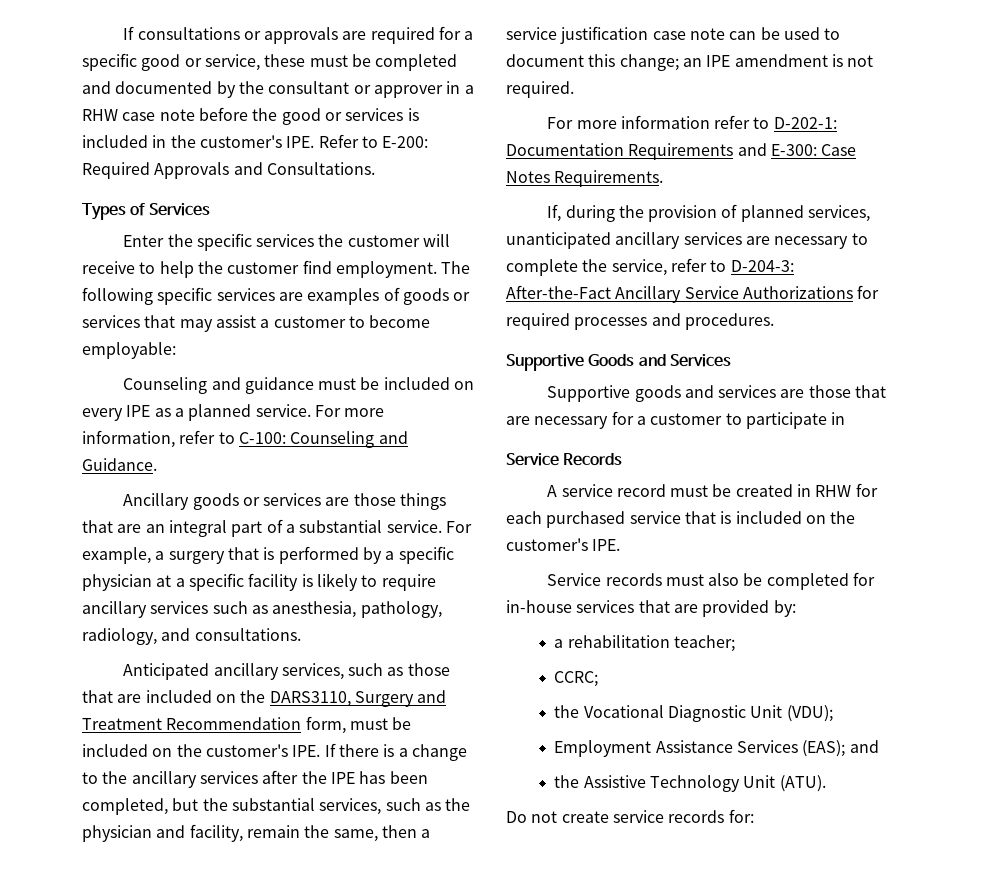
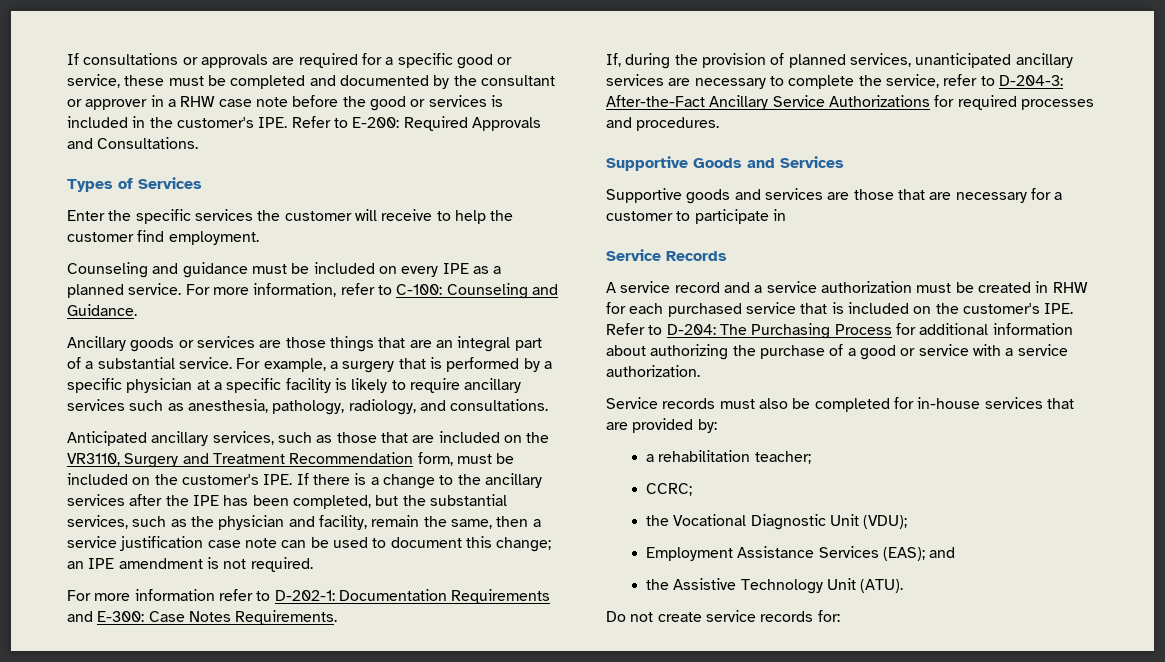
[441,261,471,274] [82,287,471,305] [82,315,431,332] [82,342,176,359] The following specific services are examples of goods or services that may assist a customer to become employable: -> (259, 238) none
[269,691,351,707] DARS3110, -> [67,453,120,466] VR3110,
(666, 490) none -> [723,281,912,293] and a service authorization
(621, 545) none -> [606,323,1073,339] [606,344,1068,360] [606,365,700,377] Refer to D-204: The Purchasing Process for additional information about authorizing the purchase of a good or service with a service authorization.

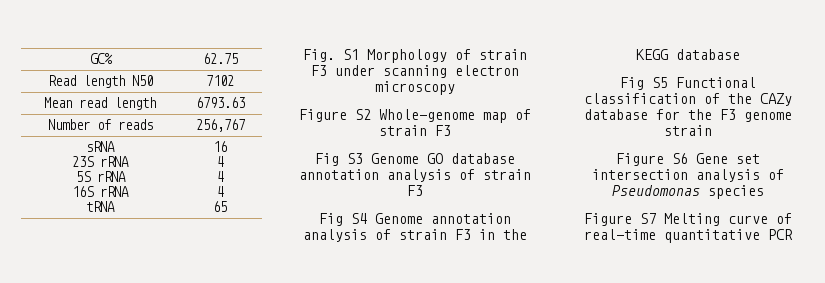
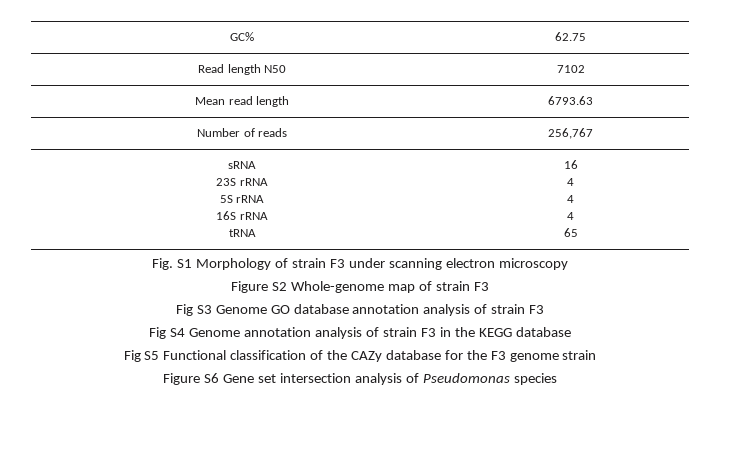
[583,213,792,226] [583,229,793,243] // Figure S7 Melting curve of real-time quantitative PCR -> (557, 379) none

| About this task |
Beginning at the first line of the listing, print each line exactly until and including the one that has "(621, 545) none"; skip pictures.

| Exercise answer |
[441,261,471,274] [82,287,471,305] [82,315,431,332] [82,342,176,359] The following specific services are examples of goods or services that may assist a customer to become employable: -> (259, 238) none
[269,691,351,707] DARS3110, -> [67,453,120,466] VR3110,
(666, 490) none -> [723,281,912,293] and a service authorization
(621, 545) none -> [606,323,1073,339] [606,344,1068,360] [606,365,700,377] Refer to D-204: The Purchasing Process for additional information about authorizing the purchase of a good or service with a service authorization.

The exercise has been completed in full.